Would you copy the records exactly, leaving the pictures out?

=== Dataset records ===

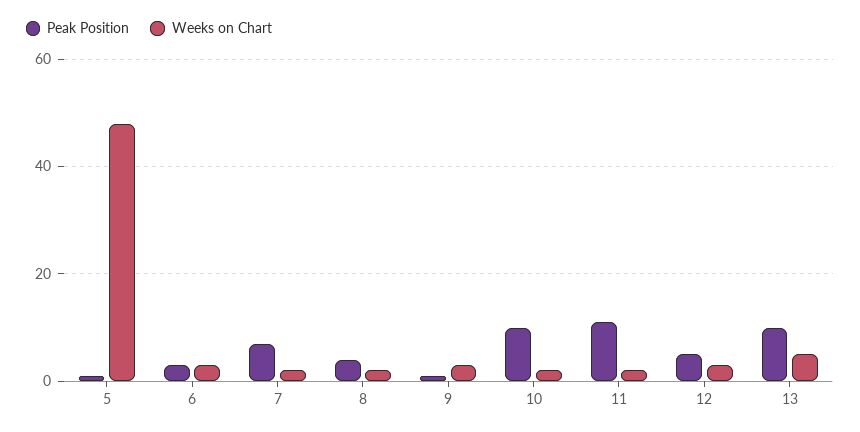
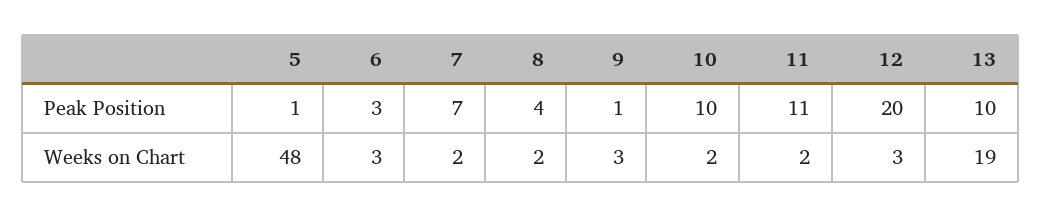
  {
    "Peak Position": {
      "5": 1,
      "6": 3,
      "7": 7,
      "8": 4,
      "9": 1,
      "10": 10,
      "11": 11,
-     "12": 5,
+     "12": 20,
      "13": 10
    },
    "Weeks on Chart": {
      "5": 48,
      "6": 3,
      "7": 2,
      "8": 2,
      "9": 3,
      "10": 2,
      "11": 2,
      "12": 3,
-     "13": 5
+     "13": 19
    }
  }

===

* Task output
  {
    "Peak Position": {
      "5": 1,
      "6": 3,
      "7": 7,
      "8": 4,
      "9": 1,
      "10": 10,
      "11": 11,
-     "12": 5,
+     "12": 20,
      "13": 10
    },
    "Weeks on Chart": {
      "5": 48,
      "6": 3,
      "7": 2,
      "8": 2,
      "9": 3,
      "10": 2,
      "11": 2,
      "12": 3,
-     "13": 5
+     "13": 19
    }
  }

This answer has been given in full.